2.1 Supported languages

There are two sense of languages supported by this API definition:

  • The languages for which expression data is supported. In this case it is expected to be defined for various (all?) versions of the following language families: XPath ([XPath1.0],[XPath2.0],[XPath3.0]) and XQuery ([XQuery1.0],[XQuery3.0]).

    It is anticipated that implementors will use tools to generate portions of code semi-automatically from EBNF descriptions of the language grammars, and thus the suite of supported languages, especially in terms of succeeding versions, will be extensible. For further details see 6 Extensibility & Enquiry.

  • The languages within which the functions can be executed. At present the model of describing options uses a map, which restricts its use to XPath3.0+, XQuery3.0+ and XSLT3.0+

2.2 Namespace conventions

The module defined by this document defines several functions, all contained in the namespace http://expath.org/ns/xparse. In this document, the xp prefix, when used, is bound to this namespace URI.

Error codes are defined in the same namespace (http://expath.org/ns/xparse), and in this document are displayed with the same prefix, xp.

2.3 Error management

There are two principal types of error: those resulting from erronious arguments or useage and those resulting from invalid primary inputs (e.g. an invalid XPath expression). Both types of failure will generate an error identified by a code (a QName.) When such an error condition is reached in the evaluation of an expression, a dynamic error is thrown, with the corresponding error code (as if the standard XPath function error() had been called.). An implementation may provide additional information about the exact nature of the error, that can for example be processed in an XSLT 3.0 try/catch construct.

2.4 Parse trees

Parse trees within this module are represented as XML trees, with element names corresponding to the EBNF grammar productions for the version of XPath/XQuery being parsed. For example:

<AdditiveExpr>
   <IntegerLiteral>1</IntegerLiteral>
   <TOKEN>+</TOKEN>
   <IntegerLiteral>5</IntegerLiteral>
</AdditiveExpr>

is a subtree corresponding to the string section 1 + 5.

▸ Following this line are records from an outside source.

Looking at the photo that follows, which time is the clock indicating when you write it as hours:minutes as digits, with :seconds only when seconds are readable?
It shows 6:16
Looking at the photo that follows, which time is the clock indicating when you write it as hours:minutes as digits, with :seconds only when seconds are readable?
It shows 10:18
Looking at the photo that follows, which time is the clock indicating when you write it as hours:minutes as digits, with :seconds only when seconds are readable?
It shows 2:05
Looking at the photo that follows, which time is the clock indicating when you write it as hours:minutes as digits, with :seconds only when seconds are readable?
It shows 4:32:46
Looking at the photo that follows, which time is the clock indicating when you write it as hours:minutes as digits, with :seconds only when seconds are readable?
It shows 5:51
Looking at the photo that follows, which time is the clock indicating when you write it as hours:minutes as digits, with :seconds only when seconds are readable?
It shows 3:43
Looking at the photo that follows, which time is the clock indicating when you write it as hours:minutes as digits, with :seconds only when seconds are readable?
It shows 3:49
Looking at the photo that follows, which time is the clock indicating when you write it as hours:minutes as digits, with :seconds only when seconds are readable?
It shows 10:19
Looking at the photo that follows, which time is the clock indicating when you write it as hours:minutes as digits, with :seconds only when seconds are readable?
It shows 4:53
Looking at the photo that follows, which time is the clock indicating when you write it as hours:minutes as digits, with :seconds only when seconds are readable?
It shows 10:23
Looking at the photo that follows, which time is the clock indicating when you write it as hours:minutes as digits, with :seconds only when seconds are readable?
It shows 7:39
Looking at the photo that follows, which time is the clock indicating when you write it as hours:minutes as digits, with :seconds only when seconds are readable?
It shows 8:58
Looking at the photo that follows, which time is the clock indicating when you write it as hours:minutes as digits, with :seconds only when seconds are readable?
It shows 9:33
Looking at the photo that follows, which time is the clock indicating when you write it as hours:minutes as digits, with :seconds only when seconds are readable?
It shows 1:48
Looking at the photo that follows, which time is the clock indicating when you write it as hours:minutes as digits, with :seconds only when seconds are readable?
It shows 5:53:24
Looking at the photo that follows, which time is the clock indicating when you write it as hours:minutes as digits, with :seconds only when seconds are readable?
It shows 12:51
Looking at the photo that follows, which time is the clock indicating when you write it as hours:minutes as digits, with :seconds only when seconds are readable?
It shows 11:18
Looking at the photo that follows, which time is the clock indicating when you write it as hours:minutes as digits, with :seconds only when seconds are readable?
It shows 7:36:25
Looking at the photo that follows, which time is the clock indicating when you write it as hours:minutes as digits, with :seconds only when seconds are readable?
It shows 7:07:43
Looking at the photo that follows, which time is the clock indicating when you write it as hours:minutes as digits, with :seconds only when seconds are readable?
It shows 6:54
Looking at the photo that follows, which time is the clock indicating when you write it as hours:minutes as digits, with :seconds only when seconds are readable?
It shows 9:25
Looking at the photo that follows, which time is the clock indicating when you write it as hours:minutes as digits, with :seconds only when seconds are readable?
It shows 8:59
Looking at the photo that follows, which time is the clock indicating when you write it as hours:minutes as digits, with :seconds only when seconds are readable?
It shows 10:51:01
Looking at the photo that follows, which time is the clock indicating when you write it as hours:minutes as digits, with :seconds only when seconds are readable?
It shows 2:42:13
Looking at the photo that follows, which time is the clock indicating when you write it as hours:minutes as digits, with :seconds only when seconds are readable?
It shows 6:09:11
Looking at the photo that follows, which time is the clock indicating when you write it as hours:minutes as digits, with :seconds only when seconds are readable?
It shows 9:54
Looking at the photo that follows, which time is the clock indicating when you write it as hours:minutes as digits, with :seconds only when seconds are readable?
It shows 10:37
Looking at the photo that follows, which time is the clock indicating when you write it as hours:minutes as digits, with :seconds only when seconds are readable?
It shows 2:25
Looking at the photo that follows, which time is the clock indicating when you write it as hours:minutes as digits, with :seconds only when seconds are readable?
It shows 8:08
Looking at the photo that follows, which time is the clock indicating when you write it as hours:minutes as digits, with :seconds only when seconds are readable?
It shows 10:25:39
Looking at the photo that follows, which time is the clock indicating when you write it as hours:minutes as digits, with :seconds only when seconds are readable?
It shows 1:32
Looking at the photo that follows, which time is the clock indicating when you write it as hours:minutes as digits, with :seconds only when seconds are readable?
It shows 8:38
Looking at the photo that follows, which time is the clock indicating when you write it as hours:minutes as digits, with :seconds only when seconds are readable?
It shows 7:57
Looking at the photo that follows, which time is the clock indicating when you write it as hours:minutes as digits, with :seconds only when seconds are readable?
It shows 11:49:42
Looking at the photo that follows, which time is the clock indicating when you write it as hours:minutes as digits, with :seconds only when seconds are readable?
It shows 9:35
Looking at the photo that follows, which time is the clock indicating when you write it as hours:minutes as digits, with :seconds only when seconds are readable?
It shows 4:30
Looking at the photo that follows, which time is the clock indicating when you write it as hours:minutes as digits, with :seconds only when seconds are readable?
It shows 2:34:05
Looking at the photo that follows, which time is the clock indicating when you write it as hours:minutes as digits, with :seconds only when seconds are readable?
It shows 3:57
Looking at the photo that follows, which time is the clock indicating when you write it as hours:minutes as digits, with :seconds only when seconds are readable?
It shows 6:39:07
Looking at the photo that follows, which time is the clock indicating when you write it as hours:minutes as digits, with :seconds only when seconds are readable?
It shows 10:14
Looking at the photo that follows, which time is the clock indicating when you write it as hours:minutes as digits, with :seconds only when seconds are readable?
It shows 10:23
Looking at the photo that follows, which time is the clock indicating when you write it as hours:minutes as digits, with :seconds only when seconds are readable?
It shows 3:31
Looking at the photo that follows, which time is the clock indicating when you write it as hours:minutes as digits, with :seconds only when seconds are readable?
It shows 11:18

Currently these trees are in the 'null' namespace, but this might be set parametrically.

2.5 Test suite

A suite of test-cases for all the functions defined in this module, in [QT3] format, is defined at [Test-suite].

3 Use cases

Development of this specification was driven by requirements which some XML developers encounter in examining, modifying or generating XSLT or XQuery programs, when XPath and XQuery expressions need to be be parsed or generated. Some typical use cases include:

3.1 Example – Refactoring a variable name

Within XPath and XQuery variable references are denoted through interpolations of the $name form. In simple cases, without local variable definitions or the character $ present in string literals, regular expressions can be used to extract and/or modify such variable references relatively cheaply, but in general this must be performed in a suitable parse tree.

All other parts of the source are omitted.